Чувства к Белль сильно изменились, стали глубже, сильнее. Это сложно объяснить, но раньше он будто вовсе не любил её. Теперь ему была дорога каждая мелочь, каждая её странность, каждый миг тоски, печали и радости, торжества и неопределённости. Она не была той женщиной, которую он себе когда-то придумал, как и он не был тем мужчиной, которого в свою очередь придумала она. Они сняли маски, растерялись от удивления и полюбили то, что было за ними спрятано.
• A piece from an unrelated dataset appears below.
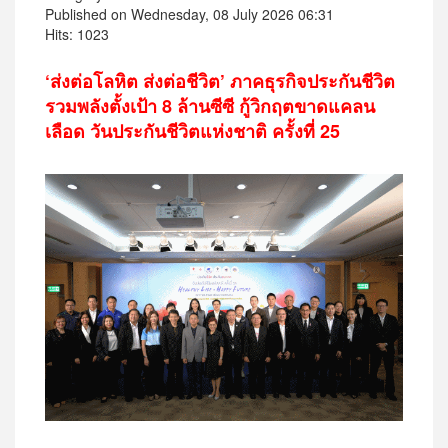
Published on Wednesday, 08 July 2026 06:31
Hits: 1023
‘ส่งต่อโลหิต ส่งต่อชีวิต’ ภาคธุรกิจประกันชีวิต
รวมพลังตั้งเป้า 8 ล้านซีซี กู้วิกฤตขาดแคลน
เลือด วันประกันชีวิตแห่งชาติ ครั้งที่ 25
Белль, Коль и Адам, Альберт и Кристофер влились в его жизнь, сделали его частью чего-то большего, чего-то значимого, но это что-то было невообразимо хрупким. Его семья была похожа на карточный домик, где каждая из карт была несущей.

*

Зазвонил телефон.

***

Ровно через пять минут после того, как Мо позвонил Белль, в дверь постучали. Опираясь на трость, Мо подошёл к двери, тяжко вздохнул и отворил. На пороге стоял Голд, обеспокоенный и серьёзный.

— Ну конечно, — проворчал Мо.

— Любезностями позже обменяемся, — сурово сказал Румпельштильцхен. — Где мой сын? Крис!

Он оттолкнул Мо, стремительно прошёл в дом, туда, где она, Белль-из-прошлого, и Альберт успокаивали всё ещё плачущего раненого мальчика.

— Сюда, папа, — позвал Альберт.

Голд опустился на одно колено перед Крисом, осмотрел место укуса — маленькая рваная ранка на тыльной стороне ладони — и вылечил.

— Всё хорошо, малыш? — тихо и ласково спросил Голд. — Не больно?

Крис, наконец успокоившись, покачал головой.

— Никто тебя больше не обидит. Никто не тронет. Я здесь.

Крис кивнул и слабо улыбнулся.

— Откуда у тебя крысы, Мо? — Румпель даже не повернулся к тестю. — Как так?

— Нет у меня никаких крыс! — выпалил Мо.

— Ладно. Где крыса?

— Там, пап, — Альберт ткнул в сторону своеобразной гостиной. — Тьери убил её. И половину проглотил.

Альберт повёл Голда к месту происшествия. Второй, неоткушенной половины не было. Пёс лежал на животе и злобно, сосредоточенно рычал в сторону кресла.

— Это была не совсем обычная крыса, — пояснял Альберт. — Она появилась ниоткуда.

— Ничего не может появиться ниоткуда, — Голд ногами оттолкнул кресло в сторону и ничего не нашёл.

Это привело его в бешенство, но он сдерживался.

— Эй! Полегче! — грубо попросил Мо, предвкушая дальнейшую порчу его собственности.

— Нет. Нельзя полегче! — прорычал Голд. — Ничего бы вообще не было, если бы ты побольше приглядывал за теми внуками, которые ещё не отвернулись от тебя!

— Если кто их и погубит, то это ты! — резко ответил Мо, — или твоё проклятье! Твоя чёртова магия! И я здесь совершенно ни при чём!